In January 2014, the City of Norfolk contracted with Willard Marine Inc. for modifications and repairs to the City’s marine patrol vessel Marine 5. In accordance with the contract, Plaintiffs Timothy J. Pridemore and David I. Glover (two Willard employees) brought the vessel to the Willoughby Bay boat ramp in Norfolk to conduct a sea trial.

The contract required the sea trial to be performed with a Norfolk Harbor Patrol representative onboard. Thus, Norfolk police officer Defendant Richard J. Hryniewich was on the vessel and in fact operated it during the sea trial. For reasons that are in dispute, the vessel capsized during the sea trial.

The Plaintiffs filed suits against Hryniewich and the City seeking recovery for alleged injuries stemming from the capsizing. After further pleadings, the court determined that the City is immune from all liability and Hryniewich is immune from claims of simple negligence. However, the court determined that gross negligence claims against Hryniewich could go to trial.

The parties now each seek certification of an interlocutory appeal of the court’s prior decisions. The Plaintiffs seek to appeal the court’s ruling that state sovereign immunity precludes its jurisdiction to hear negligence claims against the City, and simple negligence claims against Hryniewich. Hryniewich seeks to appeal the court’s ruling that he cannot assert maritime qualified immunity as an affirmative defense.

Interlocutory appeal elements

First, there is substantial ground for difference of opinion on each of the issues, and the parties accordingly take opposite positions. As Hryniewich concedes, although the greater weight of authority holds that federal qualified immunity is an affirmative defense rather than a jurisdictional bar, there is authority on both sides of the question. Similarly, as the Plaintiffs argue, substantial disagreement exists as to U.S. Supreme Court precedents on admiralty cases, especially those originating in state court against municipalities and their employees.

Second, there are no controlling Virginia appellate decisions conclusively resolving the issues. The appropriate application of sovereign immunity in a maritime tort case filed in state court appears to be an issue of first impression in Virginia. Although this court addressed this issue in its prior order in this litigation, there are no Virginia cases that directly resolve the issue.

Third, the immunity issues are dispositive of all or major portions of the proceedings currently before the court. The court’s prior rulings as to state sovereign immunity in state court resulted in the dismissal of the City as a defendant and the dismissal of the simple negligence claims against Hryniewich. The court’s prior ruling on the issue of maritime qualified immunity retained the gross negligence claims against Hryniewich, which are the only remaining negligence claims in the actions.

Finally, the parties agree that it is in their best interest to seek an interlocutory appeal on the issues presented.

The court is concerned that the certification request comes almost two years after the complaints were filed, over 14 months after this court first ruled on relevant immunity issues, and only weeks before the scheduled start of the first trial.

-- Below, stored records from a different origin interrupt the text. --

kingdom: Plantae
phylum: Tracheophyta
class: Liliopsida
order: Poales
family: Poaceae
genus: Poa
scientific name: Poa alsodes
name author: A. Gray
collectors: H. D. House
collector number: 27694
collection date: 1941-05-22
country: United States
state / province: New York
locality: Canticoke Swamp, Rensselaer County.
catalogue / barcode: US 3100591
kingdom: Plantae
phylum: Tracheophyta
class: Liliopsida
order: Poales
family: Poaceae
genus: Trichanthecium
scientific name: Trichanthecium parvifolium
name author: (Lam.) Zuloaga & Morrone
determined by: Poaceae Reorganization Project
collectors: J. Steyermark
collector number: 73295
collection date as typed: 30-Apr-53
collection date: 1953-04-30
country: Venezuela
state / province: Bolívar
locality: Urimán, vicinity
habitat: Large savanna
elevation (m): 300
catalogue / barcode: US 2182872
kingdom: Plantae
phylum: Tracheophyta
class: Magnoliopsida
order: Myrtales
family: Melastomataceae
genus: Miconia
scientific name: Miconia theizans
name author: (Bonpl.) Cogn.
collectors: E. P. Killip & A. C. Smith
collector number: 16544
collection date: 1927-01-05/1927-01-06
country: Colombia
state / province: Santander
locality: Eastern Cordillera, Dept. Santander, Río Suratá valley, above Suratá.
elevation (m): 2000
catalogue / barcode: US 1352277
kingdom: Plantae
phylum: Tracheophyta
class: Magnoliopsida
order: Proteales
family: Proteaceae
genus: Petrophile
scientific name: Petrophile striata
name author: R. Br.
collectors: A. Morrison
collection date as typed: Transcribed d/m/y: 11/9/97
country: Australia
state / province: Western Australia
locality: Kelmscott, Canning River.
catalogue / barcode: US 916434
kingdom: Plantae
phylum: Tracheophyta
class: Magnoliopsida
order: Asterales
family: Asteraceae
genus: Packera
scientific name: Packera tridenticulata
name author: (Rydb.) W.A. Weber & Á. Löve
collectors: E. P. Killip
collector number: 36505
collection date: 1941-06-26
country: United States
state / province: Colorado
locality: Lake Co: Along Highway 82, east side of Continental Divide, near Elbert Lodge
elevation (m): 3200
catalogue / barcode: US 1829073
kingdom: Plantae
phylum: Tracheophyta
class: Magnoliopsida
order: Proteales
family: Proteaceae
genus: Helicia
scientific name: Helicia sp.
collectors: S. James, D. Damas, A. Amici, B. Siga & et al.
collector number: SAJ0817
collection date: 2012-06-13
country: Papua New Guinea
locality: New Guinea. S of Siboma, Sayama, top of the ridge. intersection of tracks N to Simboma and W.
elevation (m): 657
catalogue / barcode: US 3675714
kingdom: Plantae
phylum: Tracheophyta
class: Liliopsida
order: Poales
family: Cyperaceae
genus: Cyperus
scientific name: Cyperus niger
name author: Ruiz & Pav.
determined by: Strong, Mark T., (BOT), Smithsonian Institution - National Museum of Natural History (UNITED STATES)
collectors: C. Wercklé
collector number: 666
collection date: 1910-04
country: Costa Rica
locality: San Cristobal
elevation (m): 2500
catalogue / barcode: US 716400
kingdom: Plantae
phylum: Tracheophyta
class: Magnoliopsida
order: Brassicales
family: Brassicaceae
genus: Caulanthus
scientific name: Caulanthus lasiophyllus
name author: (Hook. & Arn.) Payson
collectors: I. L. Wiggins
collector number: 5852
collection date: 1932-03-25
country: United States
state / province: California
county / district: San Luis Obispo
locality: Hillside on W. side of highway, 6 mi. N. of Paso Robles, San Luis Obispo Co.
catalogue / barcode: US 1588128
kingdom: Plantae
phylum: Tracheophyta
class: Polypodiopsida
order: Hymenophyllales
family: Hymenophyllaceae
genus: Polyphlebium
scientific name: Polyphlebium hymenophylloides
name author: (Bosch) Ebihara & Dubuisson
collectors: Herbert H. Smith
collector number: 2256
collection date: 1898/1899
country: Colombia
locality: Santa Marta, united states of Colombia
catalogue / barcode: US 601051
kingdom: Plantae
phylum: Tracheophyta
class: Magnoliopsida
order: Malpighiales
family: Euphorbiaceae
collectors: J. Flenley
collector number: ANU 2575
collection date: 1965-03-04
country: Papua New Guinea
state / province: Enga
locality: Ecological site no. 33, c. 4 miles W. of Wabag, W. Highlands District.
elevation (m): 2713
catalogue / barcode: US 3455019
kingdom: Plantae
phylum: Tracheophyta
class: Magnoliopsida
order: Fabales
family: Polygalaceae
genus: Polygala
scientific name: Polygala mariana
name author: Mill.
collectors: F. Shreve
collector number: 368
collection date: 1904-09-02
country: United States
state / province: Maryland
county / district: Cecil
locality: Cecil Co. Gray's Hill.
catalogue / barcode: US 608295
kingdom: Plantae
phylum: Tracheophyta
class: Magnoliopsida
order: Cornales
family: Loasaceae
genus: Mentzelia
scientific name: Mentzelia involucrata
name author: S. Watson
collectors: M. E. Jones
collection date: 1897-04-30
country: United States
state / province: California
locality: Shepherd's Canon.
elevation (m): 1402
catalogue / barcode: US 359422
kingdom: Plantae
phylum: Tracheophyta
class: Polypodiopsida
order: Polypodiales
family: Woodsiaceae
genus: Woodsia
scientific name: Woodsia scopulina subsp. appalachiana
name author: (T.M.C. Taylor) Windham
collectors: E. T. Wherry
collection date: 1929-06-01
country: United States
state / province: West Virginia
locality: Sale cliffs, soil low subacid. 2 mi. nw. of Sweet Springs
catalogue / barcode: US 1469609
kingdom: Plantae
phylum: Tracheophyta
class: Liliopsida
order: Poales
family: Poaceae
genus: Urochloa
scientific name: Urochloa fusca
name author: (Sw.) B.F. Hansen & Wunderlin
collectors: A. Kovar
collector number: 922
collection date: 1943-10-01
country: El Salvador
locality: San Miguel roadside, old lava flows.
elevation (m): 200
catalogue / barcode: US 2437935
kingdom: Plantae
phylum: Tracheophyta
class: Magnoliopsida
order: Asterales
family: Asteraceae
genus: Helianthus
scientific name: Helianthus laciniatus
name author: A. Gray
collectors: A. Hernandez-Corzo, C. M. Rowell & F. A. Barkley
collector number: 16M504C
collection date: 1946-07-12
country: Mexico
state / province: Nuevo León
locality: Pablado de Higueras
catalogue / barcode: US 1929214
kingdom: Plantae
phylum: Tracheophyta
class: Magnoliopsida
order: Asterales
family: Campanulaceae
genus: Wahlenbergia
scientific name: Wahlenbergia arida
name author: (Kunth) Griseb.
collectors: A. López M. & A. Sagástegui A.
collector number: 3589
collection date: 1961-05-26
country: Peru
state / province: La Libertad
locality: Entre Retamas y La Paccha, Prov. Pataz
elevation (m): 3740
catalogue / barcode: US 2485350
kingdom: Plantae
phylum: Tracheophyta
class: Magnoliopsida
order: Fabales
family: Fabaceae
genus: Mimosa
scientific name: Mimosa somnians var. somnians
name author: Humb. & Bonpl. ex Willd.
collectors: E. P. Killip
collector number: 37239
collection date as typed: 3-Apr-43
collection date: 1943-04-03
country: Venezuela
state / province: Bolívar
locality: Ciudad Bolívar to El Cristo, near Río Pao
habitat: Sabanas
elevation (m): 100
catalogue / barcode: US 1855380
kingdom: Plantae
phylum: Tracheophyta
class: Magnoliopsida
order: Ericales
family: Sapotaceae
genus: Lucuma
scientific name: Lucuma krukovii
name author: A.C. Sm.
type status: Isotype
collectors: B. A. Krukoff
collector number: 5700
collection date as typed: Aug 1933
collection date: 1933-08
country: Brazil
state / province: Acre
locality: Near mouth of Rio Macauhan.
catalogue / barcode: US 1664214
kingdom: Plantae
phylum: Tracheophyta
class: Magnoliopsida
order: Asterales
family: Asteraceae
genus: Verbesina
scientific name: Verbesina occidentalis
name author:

Code § 8.01-670.1 allows a party to seek an immediate interlocutory appeal after entry of a circuit court order. Although Hryniewich sought an interlocutory appeal shortly after entry of the court’s order of February 16, 2018, the Plaintiffs seek to appeal the court’s decision of December 29, 2016. The Plaintiffs proffered at the hearing that the need for their request only arose as a result of Hryniewich’s similar request.

The court considers the Plaintiffs’ delay in its evaluation of the best interest of the parties, but does not find it dispositive. Were the trials to proceed without resolution of these issues, the non-prevailing party would likely appeal, and retrials would be necessary if the Supreme Court of Virginia analyzed the immunity issues differently than this court.

Motions for certification of interlocutory appeal granted.

Pridemore v. Hryniewich, Case Nos. CL16-3261-00, CL16-3262-00, Mar. 9, 2018. Norfolk Cir. Ct. (Lannetti). VLW No. 018-8-023, 6 pp.